Email works most of the time, but when it doesn’t it’s usually the result of a Client Configuration problem, not a connection problem.

Email is not permission based
You either have rights to use email, or you don’t. There is no viable middle-ground here.

Spam Filtering is better, but still not good enough
I still find very important messages in my Spam/Junk Folder. While I’m glad my Spam Filter (Gmail) is working most of the time, it’s not perfect, and often requires frequent ‘gardening.’

Email does not work well for multi-users
Its still challenging for multiple people to share business email accounts (i.e. support, bugs and sales messages). IMAP sort of works, but presents its fair-share of limitations.

Companies such as Sproutit are working on solving this problem. I wish them luck and admire their ambition.

Email is Prone to Viruses
There is no need to elaborate here.

Email makes us lazy
Lets face it, we all like being whispered to in our ear. We enjoy listening to that wily-devil of compromise that tempts us to “just email the document to myself.” This is purely the seduction of sloth.

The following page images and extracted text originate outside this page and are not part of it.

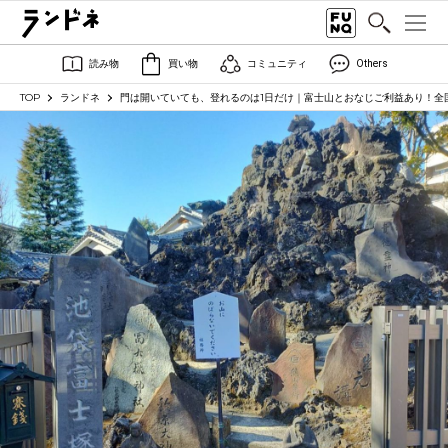
読み物
買い物
コミュニティ
Others
TOP
ランドネ
門は開いていても、登れるのは1日だけ｜富士山とおなじご利益あり！全国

In the end, the strength of the collaboration tool is only as strong as its weakest link. It only takes one person to break the entire system.

Yes, there is good in email; but it’s mixed with a bunch of bad.

In spite of our comfort with email, we must unlearn what we have learned, open our eyes and acknowledge The Bad In Email. Email IS the most adopted collaboration tool; but it isn’t the BEST collaboration tool. There are more efficient ways to work and its time for us to let go, create and adopt collaboration tools. I know this. You know this. And Bill Gates knows this (which is why Ray Ozzie is the CTO at Microsoft).